En outre, comme le reflètent les écarts significatifs entre taux de décisions favorables selon les territoires, l’activité des commissions de médiation demeure empreinte de fortes divergences. Les sénateurs pointent à cet égard des disparités dans l’interprétation des critères de priorité. En outre, certaines commissions ne font pas toujours abstraction de la situation générale du logement social ou de l’hébergement dans le département relevant de leur périmètre et sont ainsi, dans les zones tendues, tentées de limiter le nombre de personnes reconnues prioritaires. Ce, en contradiction totale avec la lettre et l’esprit de la loi.
De façon générale, résument les élus, les chiffres disponibles conduisent à conclure à une application paradoxalement plus difficile de la loi DALO dans les quatre régions où la situation au regard du logement est la plus critique et qui auraient donc le plus besoin que l’obligation de résultat soit honorée : Ile-de-France, Rhône-Alpes, Provence-Alpes-Côte d’Azur, Nord-Pas-de-Calais.
Autre constat, plus étonnant : le nombre élevé de refus de propositions de logement ou de relogement par les demandeurs dont la situation a été reconnue urgente.

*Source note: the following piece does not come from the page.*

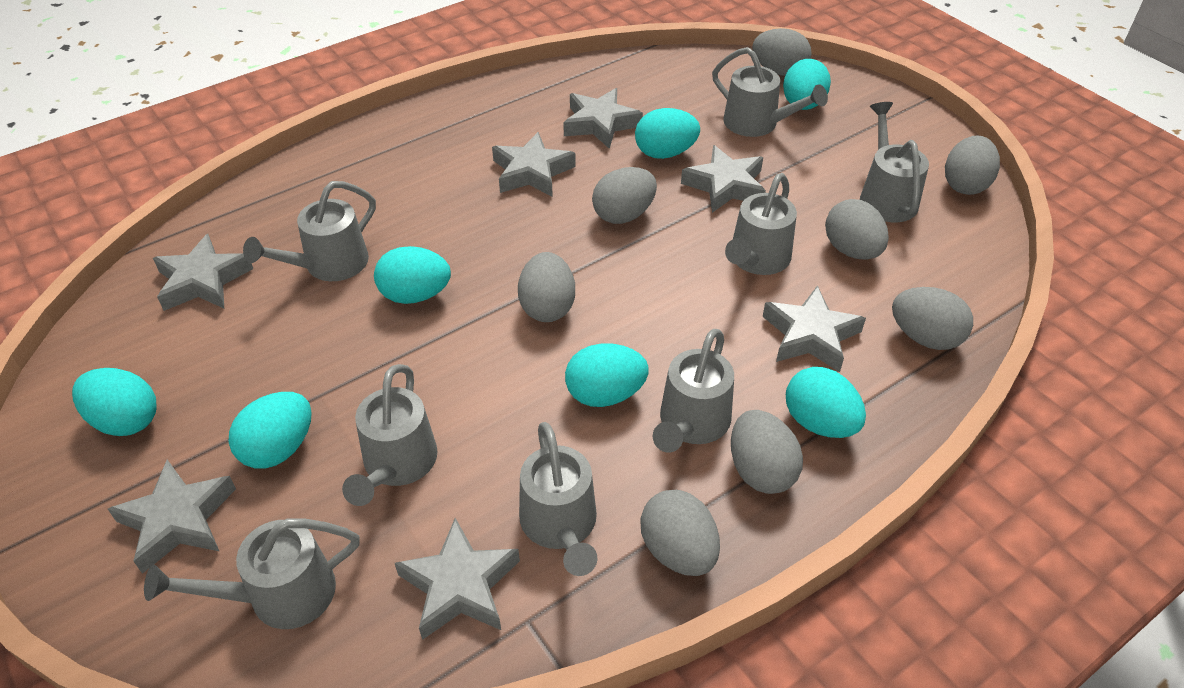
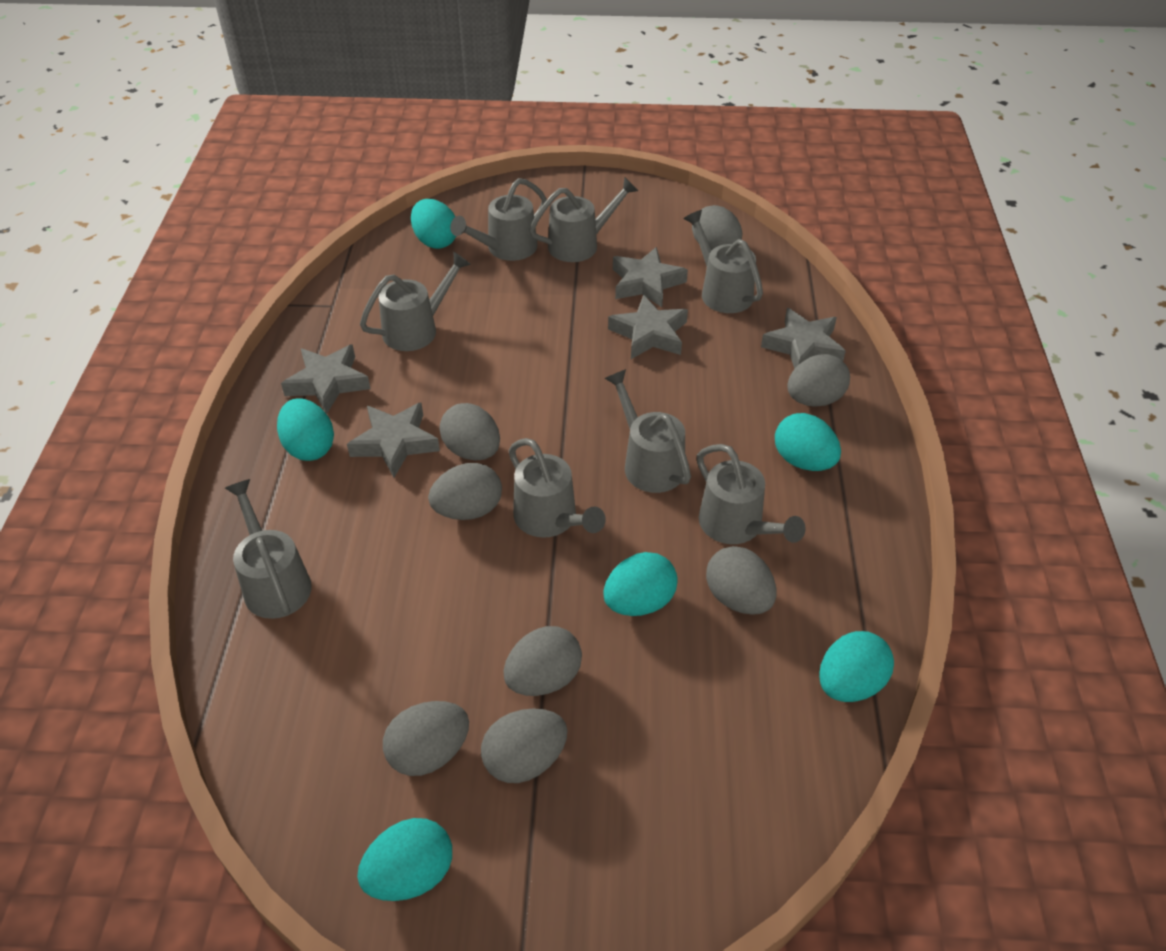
grey star: [108,460,236,574] [153,234,253,311] [395,518,520,640] [492,132,576,197] [563,88,643,149] [681,145,766,213] [763,285,866,372] = 7 -> [281,344,370,414] [347,402,440,477] [608,295,688,359] [613,247,688,307] [761,308,846,369] = 5
turquoise egg: [72,368,157,436] [228,392,312,469] [374,246,451,304] [565,343,649,407] [635,108,700,159] [783,59,831,110] [786,367,866,438] = 7 -> [277,399,334,461] [357,818,452,901] [411,199,456,249] [603,552,678,616] [775,413,841,471] [819,631,894,702] = 6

Le taux moyen de refus avoisine ainsi 20 % (hors Ile-de-France) et, dans certains départements, le nombre de rejets de propositions de logement ou d’hébergement dépasse celui de relogements intervenus au cours d’une année donnée. « Les refus s’expliquent à la fois par le caractère inadapté du logement proposé et par les espoirs déçus ou les appréhensions des demandeurs, par exemple, quant à la localisation du logement », indique le rapport. En outre, certains préfèrent une attente supplémentaire dans l’espoir d’obtenir une offre plus en adéquation avec leur souhait. Pour Claude Dilain et Gérard Roche, cette prévalence des refus appelle la mise en place d’un accompagnement social renforcé. Et les élus estiment, à cet égard, que la possibilité – offerte par la loi – pour la commission de médiation de préconiser les mesures de diagnostic ou d’accompagnement social qui lui apparaissent nécessaires « doit jouer tout son rôle ».
Le rapport note encore que, au-delà de l’étape du recours amiable, le DALO génère un important contentieux auprès des juridictions administratives. Un contentieux dont l’utilité réelle pose question. En effet, huit fois sur dix environ, il débouche sur une décision favorable au demandeur… mais n’aboutit in fine que très rarement au logement ou relogement de l’intéressé. En outre, dans la quasi-intégralité des cas, l’injonction prononcée par le juge est assortie d’une astreinte financière que l’Etat se verse à lui-même.
Face à cette situation, les rapporteurs formulent un certain nombre de propositions. Outre l’appel à « une politique volontariste en faveur du logement social et très social se fondant sur un meilleur ciblage financier et géographique des aides à la pierre », Claude Dilain et Gérard Roche militent notamment pour une amélioration des conditions de mobilisation du parc social grâce à la mise en place de fichiers partagés des demandeurs prioritaires à reloger et une plus grande transparence des attributions à travers l’introduction généralisée de méthodes de « priorisation » des demandes partagées par l’ensemble des réservataires.
Il leur apparaît par ailleurs indispensable d’« aménager le cadre de gouvernance territoriale du DALO », en renforçant le rôle des intercommunalités et en mettant en place, en Ile-de-France, une « autorité organisatrice régionale pour le logement » disposant de pouvoirs d’arbitrage.